The analysis of international and Russian publications and databases showed that only a few of the identified rare sequence variants were covered in the Russian studies. The c.3607C>T mutation in the BRCA1 gene was described in a BC patient from St. Petersburg whose family history included cancer patients [13]. The BRCA1 gene mutations c.5224C>T and c.5314C>T were found in the Tatar population in patients with hereditary BC and OC [14]. Mutations c.4689C>G, c.5152+1G>T in BRCA1 and mutations c.6997_6998insT,
c.7254_7255delAG and c.658_659delGT in BRCA2 were detected in residents of Siberia and the Far East with hereditary BC and OC [15]. The remaining variants, detected with the help of NGS, were described in foreign publications and databases only.
The results of this study confirm that BC patients with mutations in the BRCA1 and BRCA2 genes often exhibit CSHD, including: disease manifestation at any age under 50, multiple primary tumors (BC and/or OC), cancer in the family history (BC and/or OC in first- and/or second-degree relatives), triple negative molecular subtype of the tumor. The absence of CSHD in 6% of patients with mutations in the BRCA1 may be associated with their unawareness of cancer cases in the family history or development of such mutations de novo.
In conformity with the previously published papers, we found that the average age of cancer onset in the BRCA2associated BC group is 44, which is older than the average onset age registered in the BRCA1-associated BC group (42). According to the results of the combined study that merged the analysis of pathomorphological characteristics of tumors and clinical data of 3797 carriers BRCA1 gene mutations and 2392 patients with abnormal BRCA2 genes, the median age of disease manifestation for the BRCA1-associated BC group was 40, for the BRCA2-associated BC group — 43 [16].
The data obtained in this study confirm that the majority of BRCA-associated tumors are infiltrating ductal carcinomas, but among the BRCA2-associated tumors, invasive lobular breast cancer predominates, compared with BRCA1-associated tumors [16].
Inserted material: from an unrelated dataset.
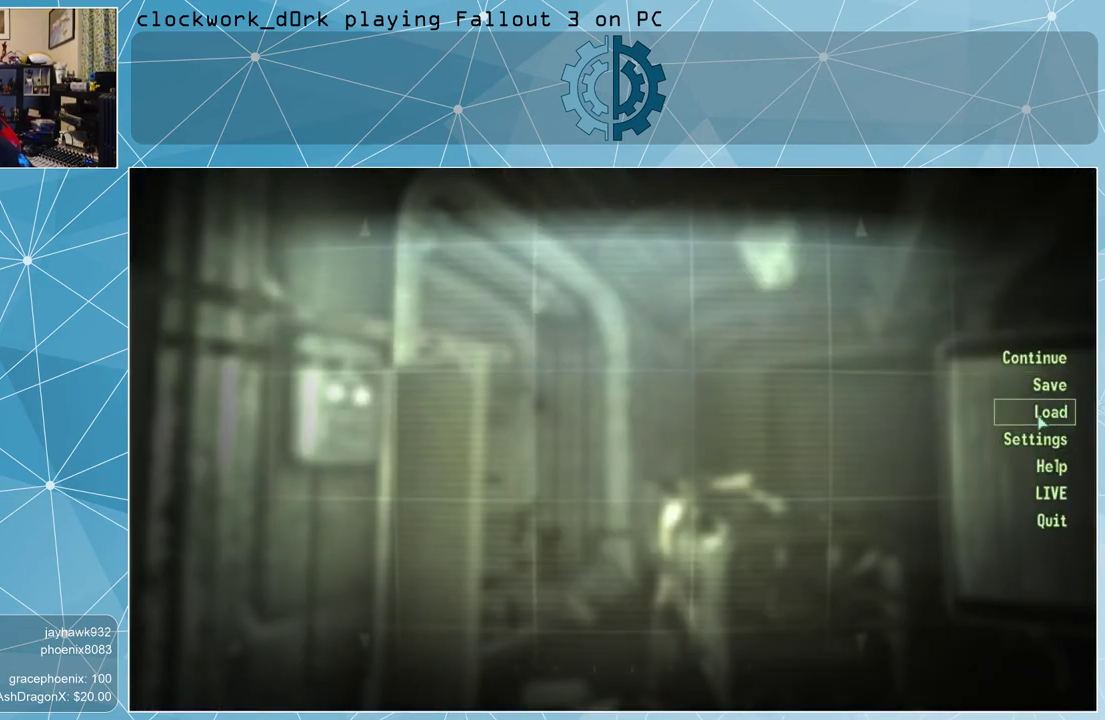
Gameplay with keyboard and mouse; each line is a JSON object with the keys and mouse buttons held at the frame after it. "events" lists presses ("down") and releases ("up") of "1", "2", "3", "4", "5", "a", "alt", "c", "ctrl", "d", "e", "f", "q", "r", "s", "shift", "space", "tab", "v", "w", "x", "z", "mouse_left", "mouse_wheel" and "mouse_right" between this image and that frame as [ms after this image, input, new state], when the widget could be followed in between. "mouse_left", "mouse_wheel", "mouse_right" = the "left", "wheel", "right" buttons of the "mouse" list. No other keys are recorded. "wheel" means that the mouse wheel is clicked or scrolled. Not read: mouse_move other_keys.
{"keys": [], "mouse": [], "events": [[300, "mouse_left", "down"], [367, "mouse_left", "up"]]}
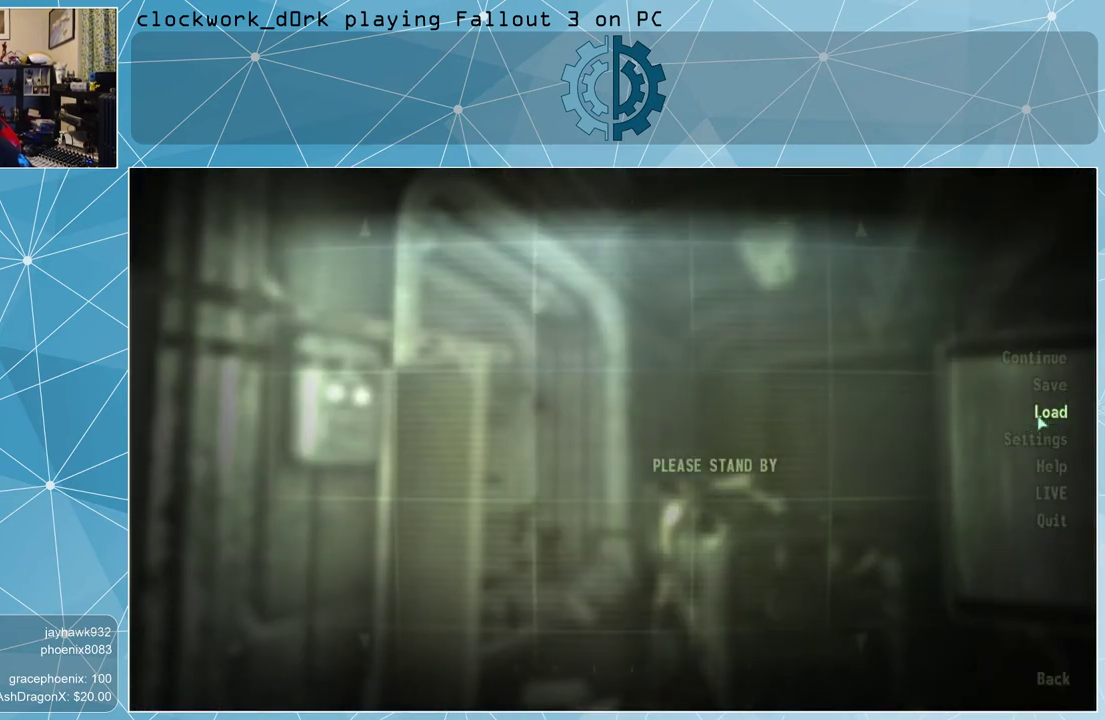
{"keys": [], "mouse": [], "events": []}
We have shown that in carriers of the BRCA1 gene mutations (compared to BC patients with this gene undamaged), the tumor is most often characterized by the absence of expression of the estrogen (ER), progesterone (PR) and epidermal growth factor (Her2) receptors, which makes it TNBC [16, 17]. Overall, TNBC was diagnosed in 29% of cases in the BRCA1-associated BC group, which is significantly different from the frequency of TNBC recorded in the BRCA2-associated BC group. In context of this study, almost all BRCA2-associated tumors (96%) belonged to the luminal subtype and were characterized by expression of estrogen (ER) and progesterone (PR) receptors, which is also characteristic of sporadic BC [18].
CONCLUSIONS
Thus, among the residents of the Russian Federation, the range of pathogenic variants of BRCA-associated breast cancer is wide, and it stretches beyond the mutations considered by the "standard" diagnostic panels designed for primary screening. The results of this study highlight the need for analysis of the entire coding regions of BRCA1 and BRCA2 genes, which would allow increasing efficiency of detection of germline mutations in BC patients at least twofold. Due to the certain clinical and morphological features of BRCA-associated breast cancer, such analysis should be prescribed, first of all, for patients in whom the disease manifested at the age under 50 years, whose blood relatives have tumors in their histories (BC and OC), and who have primary multiple malignant neoplasms (BC and BC and/or OC) and triple negative molecular subtype of the tumor.